Work required:
From the material below, extract the lines starting with the line with "Informations handicap" and going on through the line with "특히, 이사 전날 청소를 추천합니다. 너무 급하게 청". Copy them word for word, with both end lines included and the picture markers left out.

Material shown:
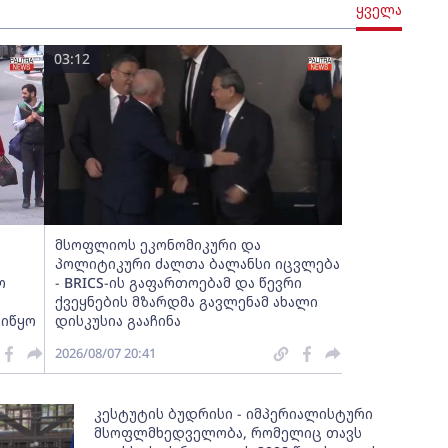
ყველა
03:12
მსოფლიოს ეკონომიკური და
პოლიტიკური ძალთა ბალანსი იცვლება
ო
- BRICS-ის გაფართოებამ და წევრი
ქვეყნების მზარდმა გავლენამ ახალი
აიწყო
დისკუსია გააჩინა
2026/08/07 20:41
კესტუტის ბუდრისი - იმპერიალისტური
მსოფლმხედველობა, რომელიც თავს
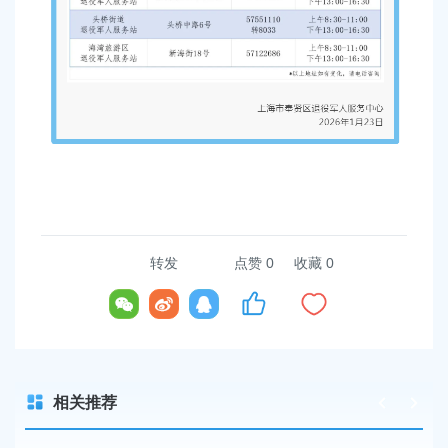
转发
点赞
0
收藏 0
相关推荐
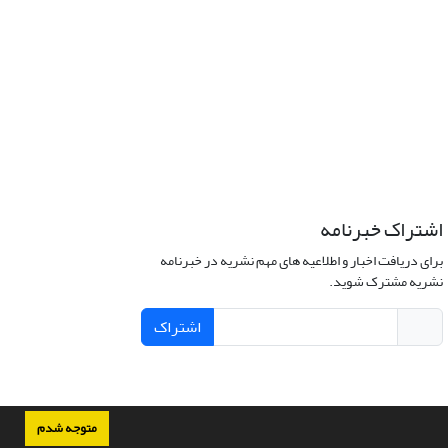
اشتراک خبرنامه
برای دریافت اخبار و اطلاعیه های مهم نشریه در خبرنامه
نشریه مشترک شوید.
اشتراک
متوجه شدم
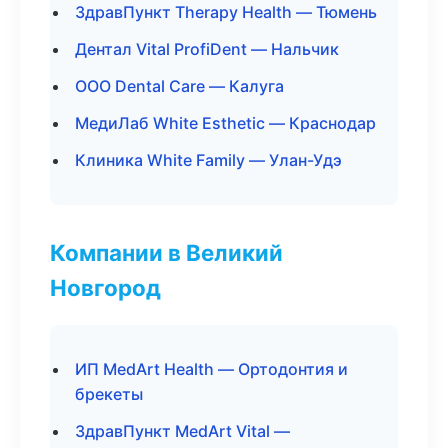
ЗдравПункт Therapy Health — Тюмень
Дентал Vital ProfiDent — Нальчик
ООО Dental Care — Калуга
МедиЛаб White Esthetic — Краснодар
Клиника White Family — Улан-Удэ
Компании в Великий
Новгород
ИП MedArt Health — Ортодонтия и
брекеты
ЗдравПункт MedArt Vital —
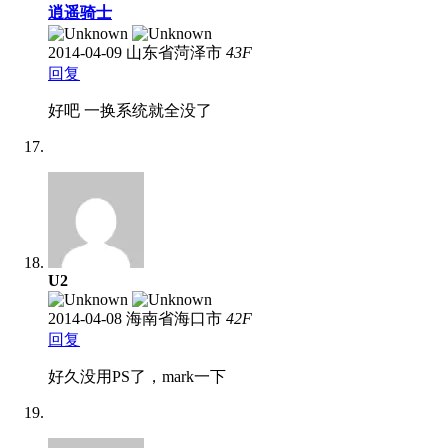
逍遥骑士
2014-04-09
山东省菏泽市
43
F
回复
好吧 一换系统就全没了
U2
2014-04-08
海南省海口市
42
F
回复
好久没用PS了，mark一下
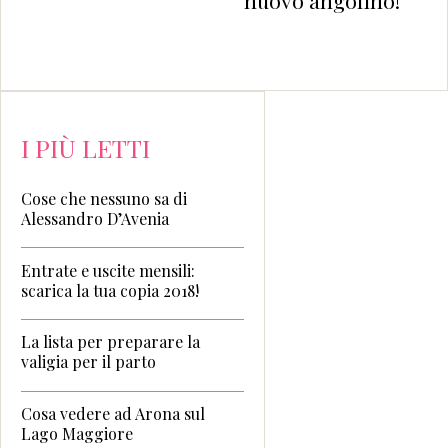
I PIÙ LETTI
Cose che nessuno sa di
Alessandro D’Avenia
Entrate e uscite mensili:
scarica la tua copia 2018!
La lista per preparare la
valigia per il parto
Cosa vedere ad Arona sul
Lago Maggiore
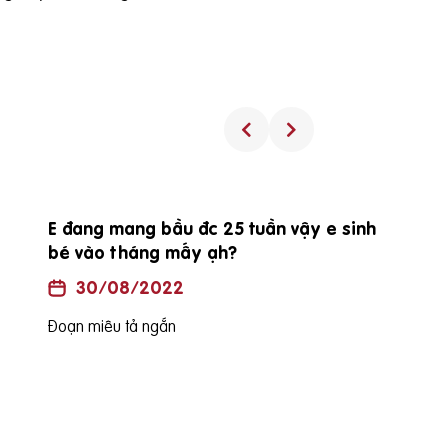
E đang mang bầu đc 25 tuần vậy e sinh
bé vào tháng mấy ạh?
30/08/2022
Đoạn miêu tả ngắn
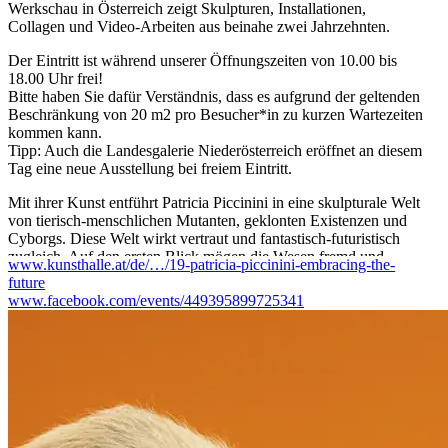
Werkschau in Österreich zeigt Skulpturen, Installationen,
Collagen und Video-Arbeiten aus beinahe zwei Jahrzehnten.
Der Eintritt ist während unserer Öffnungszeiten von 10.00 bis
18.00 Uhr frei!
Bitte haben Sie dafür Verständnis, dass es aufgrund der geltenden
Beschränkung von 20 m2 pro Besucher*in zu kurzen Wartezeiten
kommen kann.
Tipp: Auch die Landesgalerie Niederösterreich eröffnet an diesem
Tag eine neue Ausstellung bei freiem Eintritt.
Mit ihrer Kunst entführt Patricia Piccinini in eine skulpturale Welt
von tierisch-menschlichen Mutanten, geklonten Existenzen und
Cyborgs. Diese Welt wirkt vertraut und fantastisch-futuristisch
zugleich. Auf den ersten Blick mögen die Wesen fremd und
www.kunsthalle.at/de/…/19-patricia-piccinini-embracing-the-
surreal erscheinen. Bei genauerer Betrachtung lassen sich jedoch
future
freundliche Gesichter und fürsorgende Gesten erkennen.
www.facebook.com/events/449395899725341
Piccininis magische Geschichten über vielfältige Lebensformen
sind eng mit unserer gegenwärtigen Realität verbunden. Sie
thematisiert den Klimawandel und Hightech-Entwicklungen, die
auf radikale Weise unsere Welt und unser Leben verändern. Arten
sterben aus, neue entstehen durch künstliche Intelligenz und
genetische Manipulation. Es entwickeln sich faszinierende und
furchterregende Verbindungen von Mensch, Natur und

---

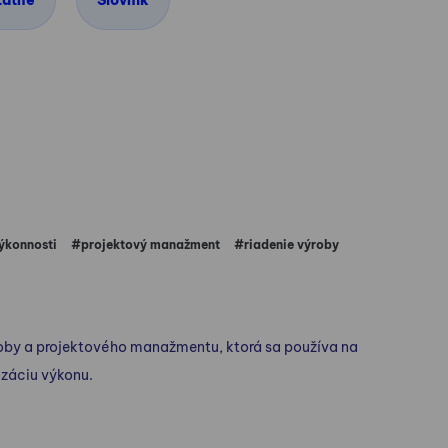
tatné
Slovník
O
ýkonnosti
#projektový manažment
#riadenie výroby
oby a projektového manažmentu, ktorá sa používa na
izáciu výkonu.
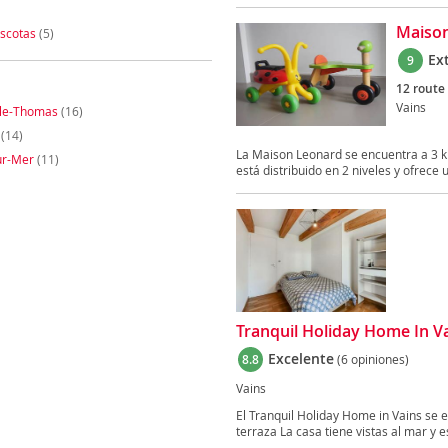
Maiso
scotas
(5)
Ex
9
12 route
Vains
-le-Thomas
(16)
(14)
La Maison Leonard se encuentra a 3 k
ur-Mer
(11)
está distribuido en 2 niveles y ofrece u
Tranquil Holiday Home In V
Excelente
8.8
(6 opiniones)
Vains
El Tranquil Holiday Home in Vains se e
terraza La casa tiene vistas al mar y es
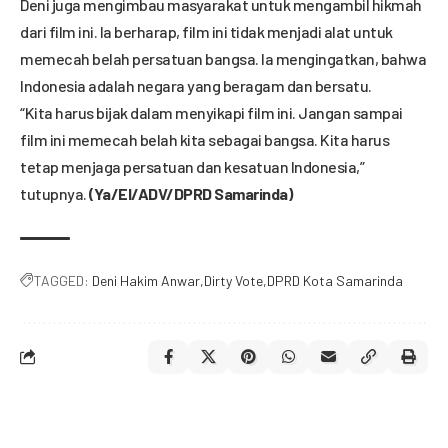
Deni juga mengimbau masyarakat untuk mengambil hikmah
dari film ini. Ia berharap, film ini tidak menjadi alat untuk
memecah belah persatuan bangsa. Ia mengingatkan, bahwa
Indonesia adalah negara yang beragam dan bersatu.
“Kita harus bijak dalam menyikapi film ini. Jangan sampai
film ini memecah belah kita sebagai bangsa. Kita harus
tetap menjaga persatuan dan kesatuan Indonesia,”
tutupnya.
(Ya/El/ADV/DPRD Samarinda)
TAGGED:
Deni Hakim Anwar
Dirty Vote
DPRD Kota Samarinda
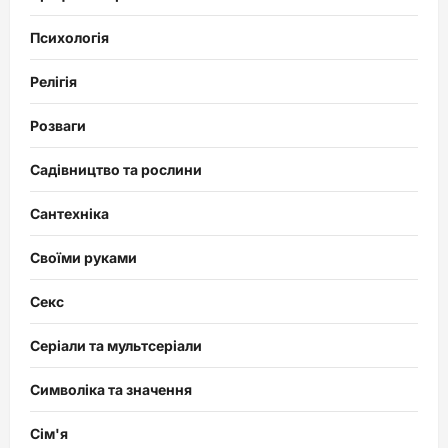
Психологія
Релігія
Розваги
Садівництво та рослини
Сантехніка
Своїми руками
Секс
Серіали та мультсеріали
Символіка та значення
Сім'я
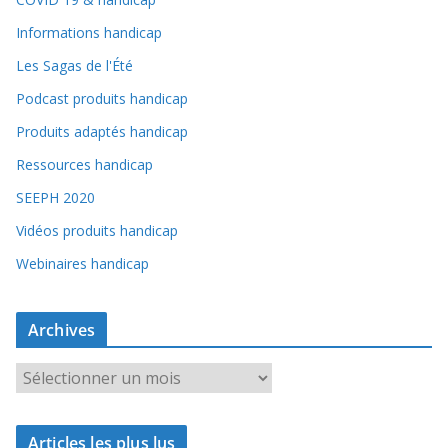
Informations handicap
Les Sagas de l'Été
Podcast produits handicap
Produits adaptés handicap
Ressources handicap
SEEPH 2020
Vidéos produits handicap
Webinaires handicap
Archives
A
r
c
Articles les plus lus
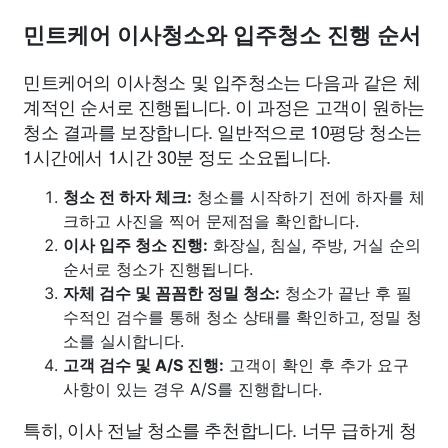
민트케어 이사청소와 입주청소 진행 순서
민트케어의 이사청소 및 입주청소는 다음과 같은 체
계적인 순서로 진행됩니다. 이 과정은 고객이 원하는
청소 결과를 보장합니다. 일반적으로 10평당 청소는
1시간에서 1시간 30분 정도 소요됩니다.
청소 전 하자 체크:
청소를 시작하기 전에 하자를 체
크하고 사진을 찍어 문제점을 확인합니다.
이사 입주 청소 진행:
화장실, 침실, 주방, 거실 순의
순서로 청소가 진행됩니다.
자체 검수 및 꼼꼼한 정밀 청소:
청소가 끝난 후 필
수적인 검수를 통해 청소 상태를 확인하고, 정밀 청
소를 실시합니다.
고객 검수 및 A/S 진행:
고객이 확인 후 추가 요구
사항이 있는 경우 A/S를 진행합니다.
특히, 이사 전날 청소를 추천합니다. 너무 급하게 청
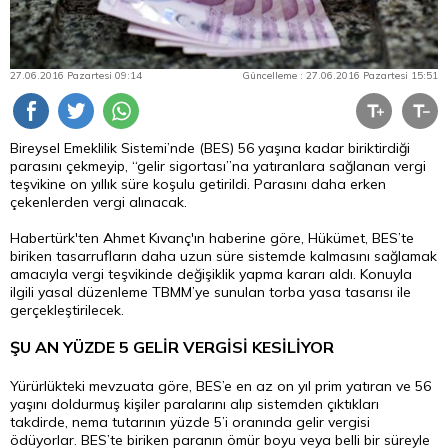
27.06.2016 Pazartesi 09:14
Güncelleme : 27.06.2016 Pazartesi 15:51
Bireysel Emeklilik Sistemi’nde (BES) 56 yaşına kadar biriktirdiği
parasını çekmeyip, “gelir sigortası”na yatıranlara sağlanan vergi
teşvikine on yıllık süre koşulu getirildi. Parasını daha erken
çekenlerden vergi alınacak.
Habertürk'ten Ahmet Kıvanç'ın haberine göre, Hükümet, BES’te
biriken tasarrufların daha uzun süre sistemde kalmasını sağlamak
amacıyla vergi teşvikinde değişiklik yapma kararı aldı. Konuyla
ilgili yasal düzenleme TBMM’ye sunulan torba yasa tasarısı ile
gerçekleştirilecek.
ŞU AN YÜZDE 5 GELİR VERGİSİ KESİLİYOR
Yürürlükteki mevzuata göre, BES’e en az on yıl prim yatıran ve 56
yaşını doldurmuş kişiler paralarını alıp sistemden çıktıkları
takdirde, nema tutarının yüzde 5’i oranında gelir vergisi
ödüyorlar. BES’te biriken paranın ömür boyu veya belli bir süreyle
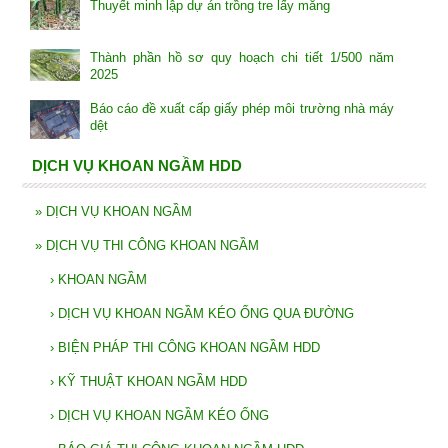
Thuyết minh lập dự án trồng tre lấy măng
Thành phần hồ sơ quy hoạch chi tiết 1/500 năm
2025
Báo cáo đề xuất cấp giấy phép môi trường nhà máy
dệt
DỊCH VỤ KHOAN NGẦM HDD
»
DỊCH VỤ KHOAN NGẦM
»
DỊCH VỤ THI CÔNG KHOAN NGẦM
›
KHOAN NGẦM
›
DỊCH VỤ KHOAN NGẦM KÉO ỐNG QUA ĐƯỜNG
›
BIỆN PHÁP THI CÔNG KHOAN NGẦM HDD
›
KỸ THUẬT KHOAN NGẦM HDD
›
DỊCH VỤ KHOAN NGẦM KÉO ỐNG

Completed exercise:
Informations handicap
Les Sagas de l'Été
Podcast produits handicap
Produits adaptés handicap
Ressources handicap
SEEPH 2020
Vidéos produits handicap
Webinaires handicap
Archives
A
r
c
Articles les plus lus
민트케어 이사청소와 입주청소 진행 순서
민트케어의 이사청소 및 입주청소는 다음과 같은 체
계적인 순서로 진행됩니다. 이 과정은 고객이 원하는
청소 결과를 보장합니다. 일반적으로 10평당 청소는
1시간에서 1시간 30분 정도 소요됩니다.
청소 전 하자 체크:
청소를 시작하기 전에 하자를 체
크하고 사진을 찍어 문제점을 확인합니다.
이사 입주 청소 진행:
화장실, 침실, 주방, 거실 순의
순서로 청소가 진행됩니다.
자체 검수 및 꼼꼼한 정밀 청소:
청소가 끝난 후 필
수적인 검수를 통해 청소 상태를 확인하고, 정밀 청
소를 실시합니다.
고객 검수 및 A/S 진행:
고객이 확인 후 추가 요구
사항이 있는 경우 A/S를 진행합니다.
특히, 이사 전날 청소를 추천합니다. 너무 급하게 청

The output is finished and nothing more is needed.